--- EXERCISE OBJECTIVE ---
The expected response is the full listing, retyped exactly, without its images.

--- EXERCISE DATA ---

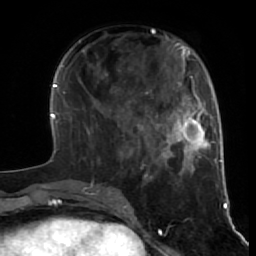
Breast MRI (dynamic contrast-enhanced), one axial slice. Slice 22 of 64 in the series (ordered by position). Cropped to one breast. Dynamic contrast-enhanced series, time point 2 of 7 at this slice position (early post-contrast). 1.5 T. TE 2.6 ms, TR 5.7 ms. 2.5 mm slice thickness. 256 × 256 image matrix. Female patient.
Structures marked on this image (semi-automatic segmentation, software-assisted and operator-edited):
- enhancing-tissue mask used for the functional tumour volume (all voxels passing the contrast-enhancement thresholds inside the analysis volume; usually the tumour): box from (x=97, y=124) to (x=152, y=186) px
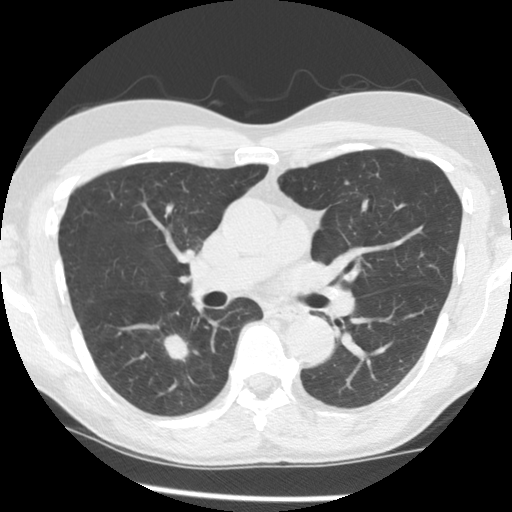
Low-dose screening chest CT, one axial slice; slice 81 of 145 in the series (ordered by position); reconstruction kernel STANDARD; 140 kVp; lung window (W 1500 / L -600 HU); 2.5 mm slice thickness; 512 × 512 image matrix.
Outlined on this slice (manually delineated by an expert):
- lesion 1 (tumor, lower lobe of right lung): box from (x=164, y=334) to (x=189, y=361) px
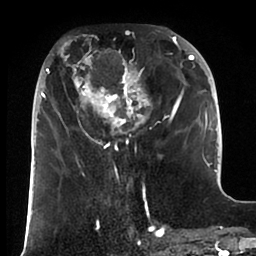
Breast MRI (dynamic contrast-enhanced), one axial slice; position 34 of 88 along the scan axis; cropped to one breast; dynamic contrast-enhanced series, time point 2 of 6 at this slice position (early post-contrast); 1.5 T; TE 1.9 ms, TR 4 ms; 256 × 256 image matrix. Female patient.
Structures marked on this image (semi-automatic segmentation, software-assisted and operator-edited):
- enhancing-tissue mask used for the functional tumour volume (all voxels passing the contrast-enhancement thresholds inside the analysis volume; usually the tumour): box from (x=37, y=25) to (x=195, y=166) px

--- TASK ANSWER ---
Breast MRI (dynamic contrast-enhanced), one axial slice. Slice 22 of 64 in the series (ordered by position). Cropped to one breast. Dynamic contrast-enhanced series, time point 2 of 7 at this slice position (early post-contrast). 1.5 T. TE 2.6 ms, TR 5.7 ms. 2.5 mm slice thickness. 256 × 256 image matrix. Female patient.
Structures marked on this image (semi-automatic segmentation, software-assisted and operator-edited):
- enhancing-tissue mask used for the functional tumour volume (all voxels passing the contrast-enhancement thresholds inside the analysis volume; usually the tumour): box from (x=97, y=124) to (x=152, y=186) px
Low-dose screening chest CT, one axial slice; slice 81 of 145 in the series (ordered by position); reconstruction kernel STANDARD; 140 kVp; lung window (W 1500 / L -600 HU); 2.5 mm slice thickness; 512 × 512 image matrix.
Outlined on this slice (manually delineated by an expert):
- lesion 1 (tumor, lower lobe of right lung): box from (x=164, y=334) to (x=189, y=361) px
Breast MRI (dynamic contrast-enhanced), one axial slice; position 34 of 88 along the scan axis; cropped to one breast; dynamic contrast-enhanced series, time point 2 of 6 at this slice position (early post-contrast); 1.5 T; TE 1.9 ms, TR 4 ms; 256 × 256 image matrix. Female patient.
Structures marked on this image (semi-automatic segmentation, software-assisted and operator-edited):
- enhancing-tissue mask used for the functional tumour volume (all voxels passing the contrast-enhancement thresholds inside the analysis volume; usually the tumour): box from (x=37, y=25) to (x=195, y=166) px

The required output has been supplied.